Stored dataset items
───
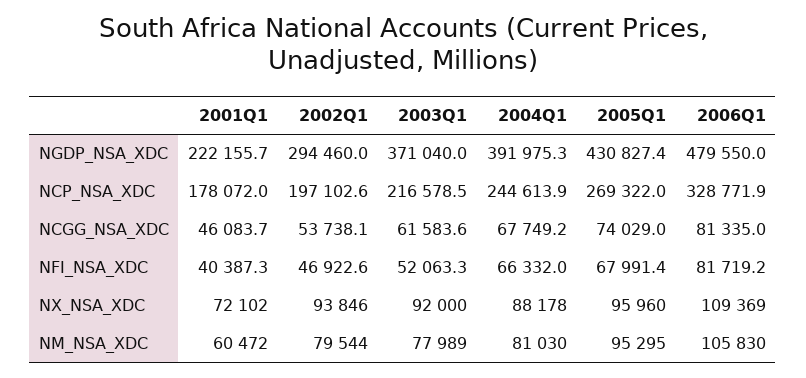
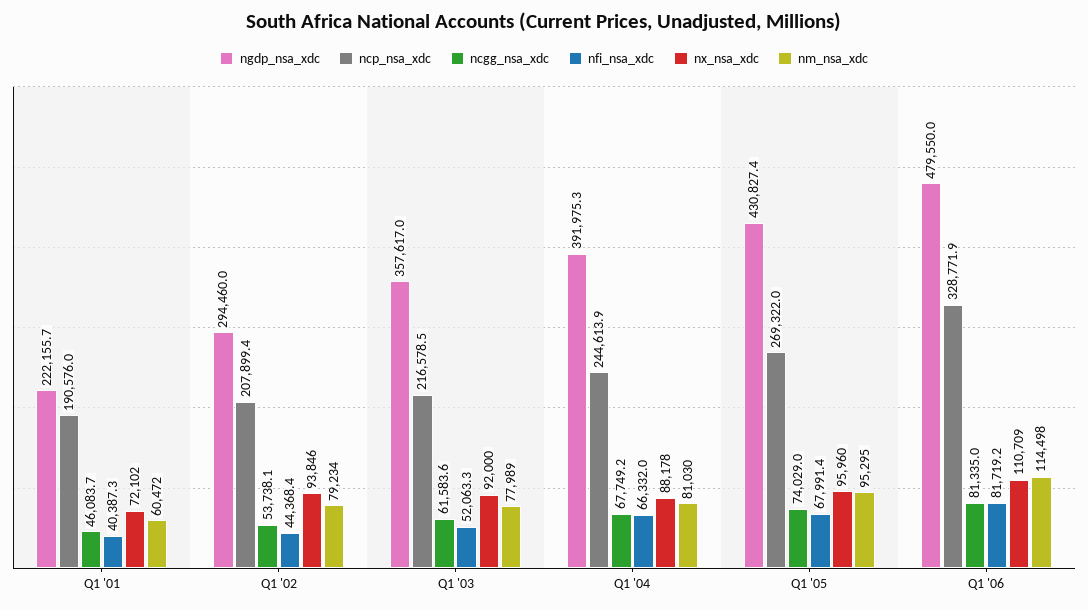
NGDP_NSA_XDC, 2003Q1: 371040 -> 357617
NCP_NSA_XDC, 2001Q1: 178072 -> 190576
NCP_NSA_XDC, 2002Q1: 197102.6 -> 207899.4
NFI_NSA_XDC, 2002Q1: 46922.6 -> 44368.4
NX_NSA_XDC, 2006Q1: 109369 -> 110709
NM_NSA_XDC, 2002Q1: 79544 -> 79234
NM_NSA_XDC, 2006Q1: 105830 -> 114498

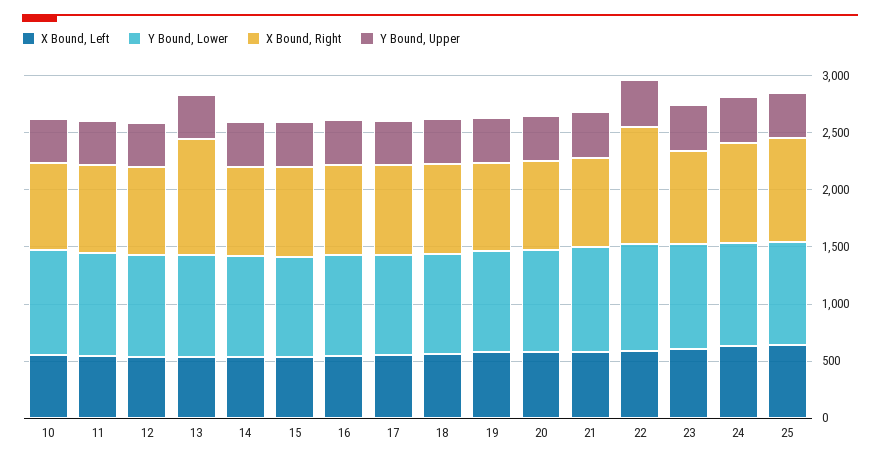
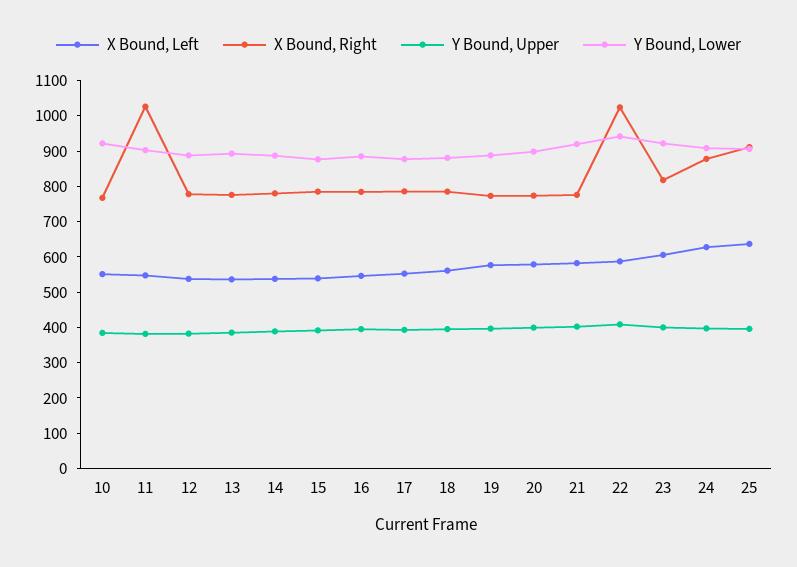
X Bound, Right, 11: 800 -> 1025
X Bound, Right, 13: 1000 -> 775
───
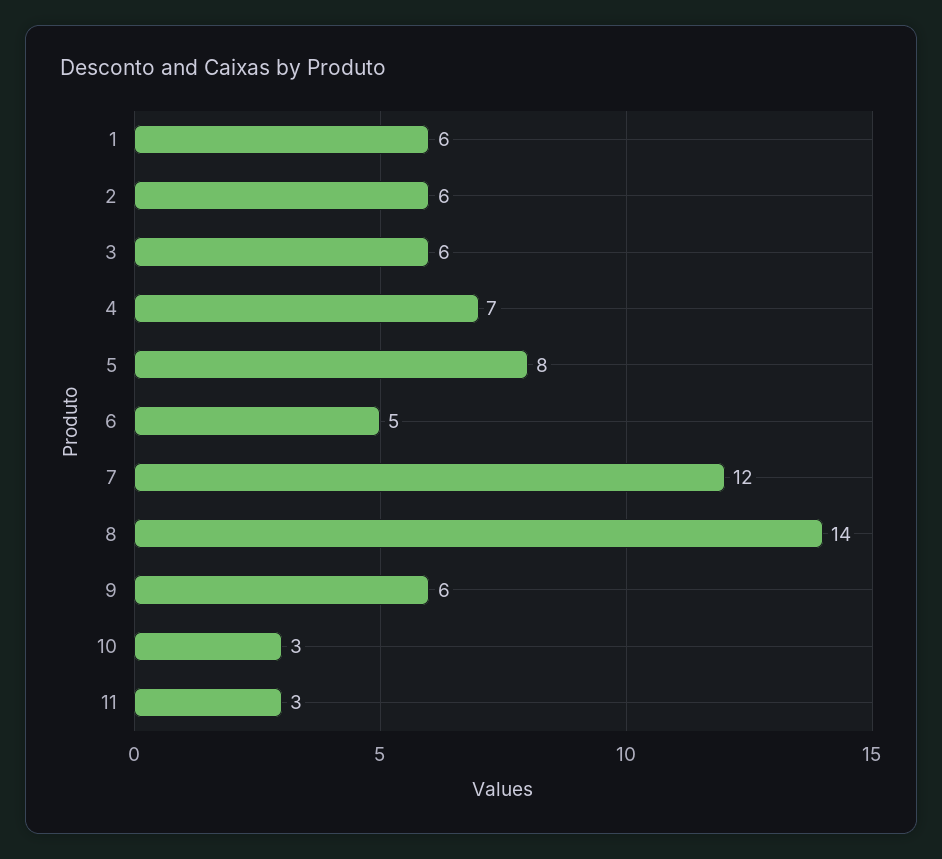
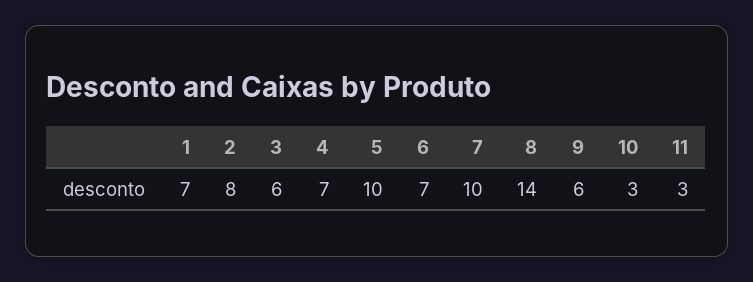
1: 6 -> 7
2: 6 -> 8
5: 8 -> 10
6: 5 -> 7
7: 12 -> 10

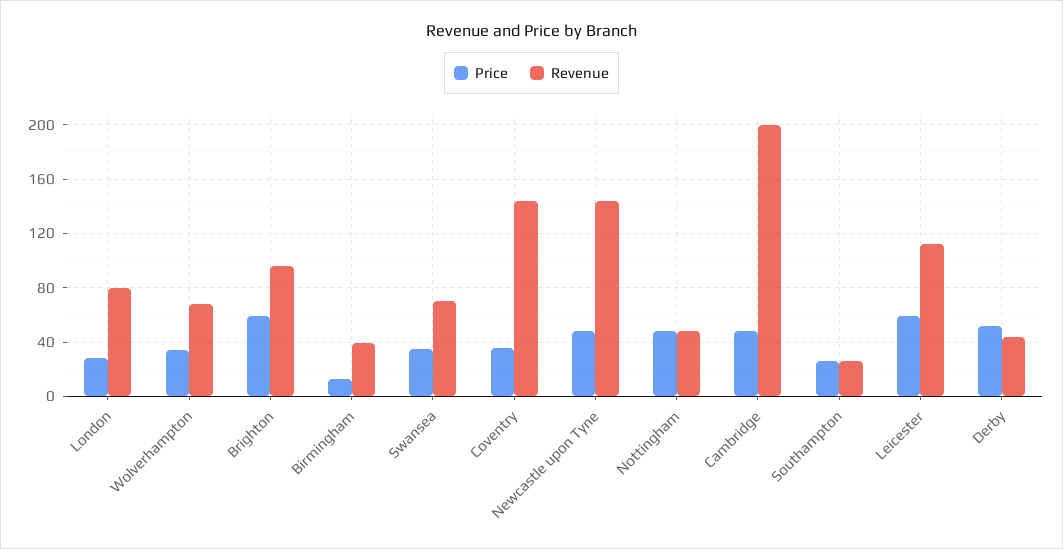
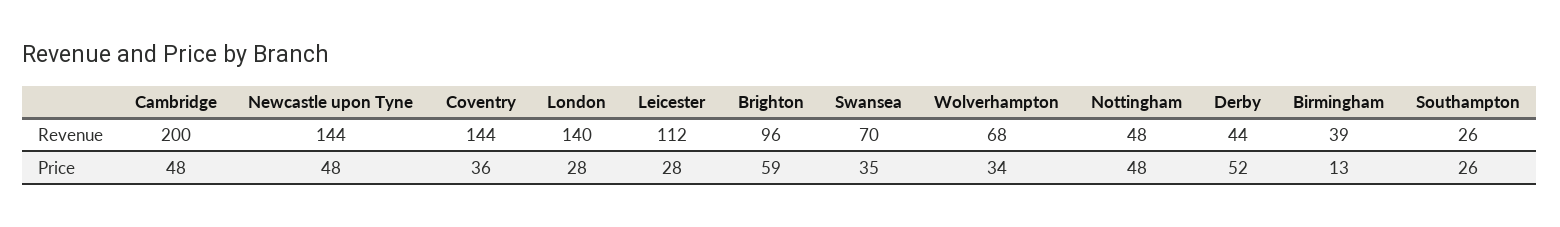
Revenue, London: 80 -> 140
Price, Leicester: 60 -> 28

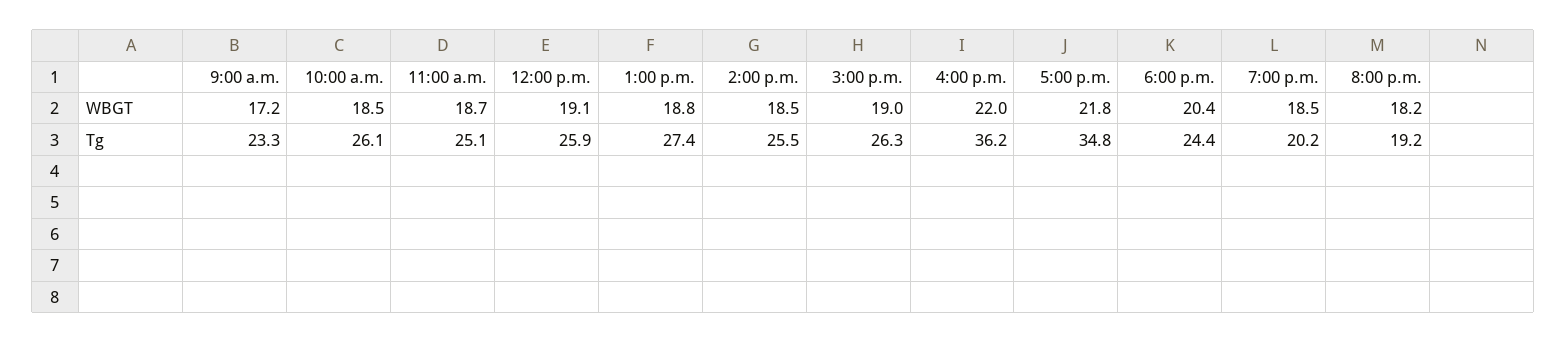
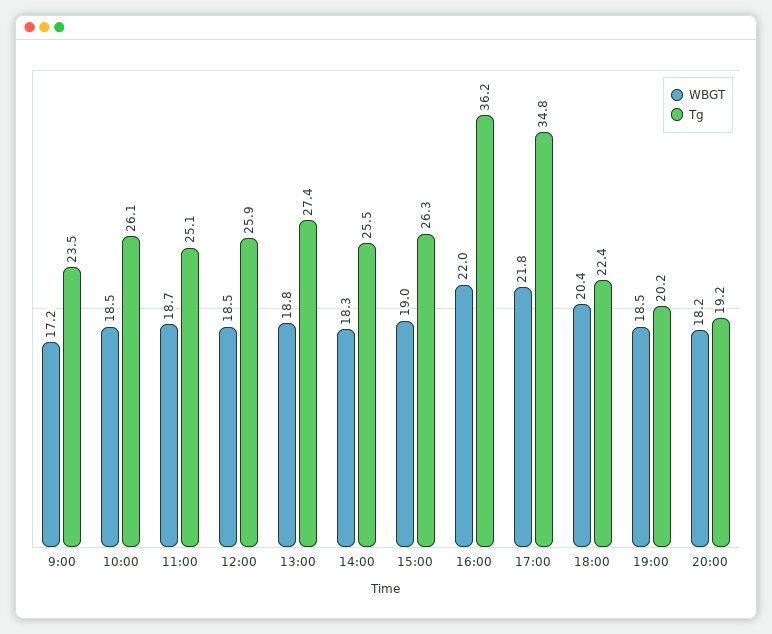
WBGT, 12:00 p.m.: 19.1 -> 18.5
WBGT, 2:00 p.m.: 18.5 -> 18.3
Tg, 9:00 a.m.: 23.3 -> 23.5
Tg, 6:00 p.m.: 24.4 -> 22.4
───
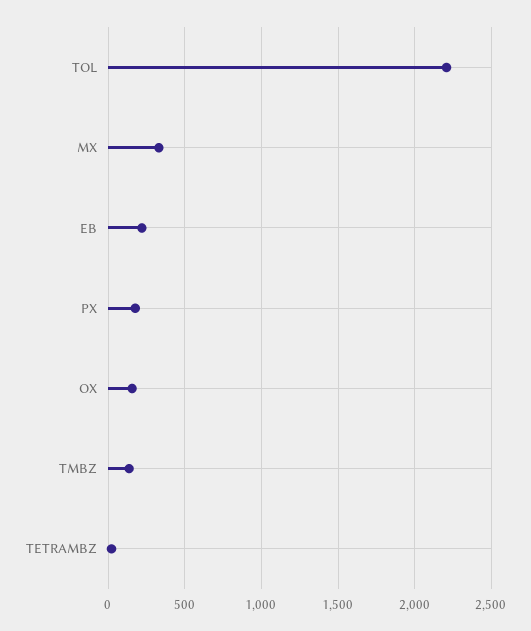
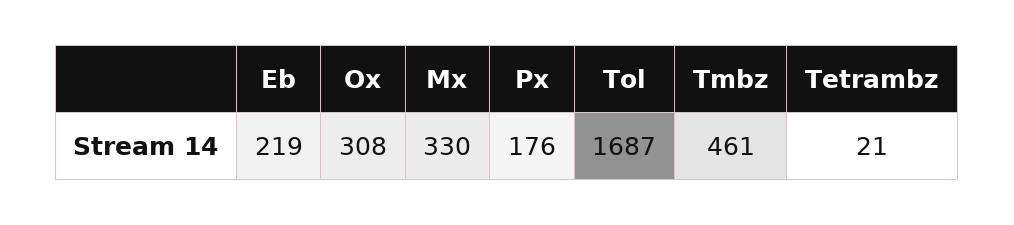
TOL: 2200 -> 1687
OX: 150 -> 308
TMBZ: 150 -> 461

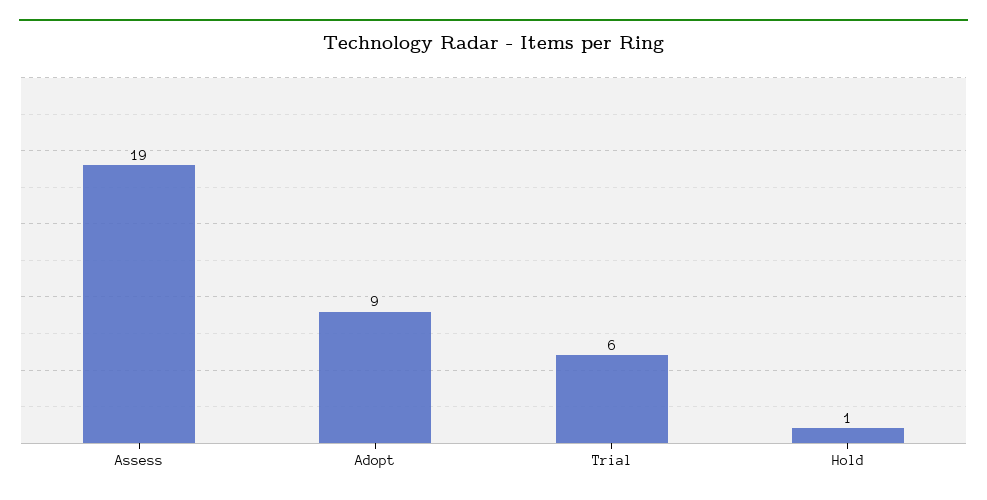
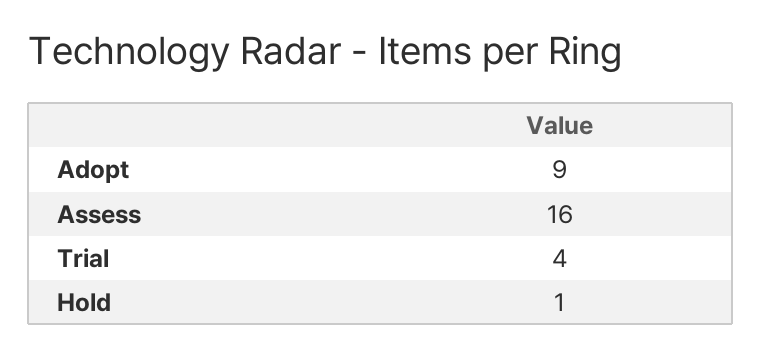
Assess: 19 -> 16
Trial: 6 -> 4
───
# Action item
Repeat the lines above exactly, beginning with the one containing "NGDP_NSA_XDC, 2003Q1: 371040 -> 357617" and finishing with the one containing "X Bound, Right, 13: 1000 -> 775". No pictures belong in the copy.

# Answer section
NGDP_NSA_XDC, 2003Q1: 371040 -> 357617
NCP_NSA_XDC, 2001Q1: 178072 -> 190576
NCP_NSA_XDC, 2002Q1: 197102.6 -> 207899.4
NFI_NSA_XDC, 2002Q1: 46922.6 -> 44368.4
NX_NSA_XDC, 2006Q1: 109369 -> 110709
NM_NSA_XDC, 2002Q1: 79544 -> 79234
NM_NSA_XDC, 2006Q1: 105830 -> 114498

X Bound, Right, 11: 800 -> 1025
X Bound, Right, 13: 1000 -> 775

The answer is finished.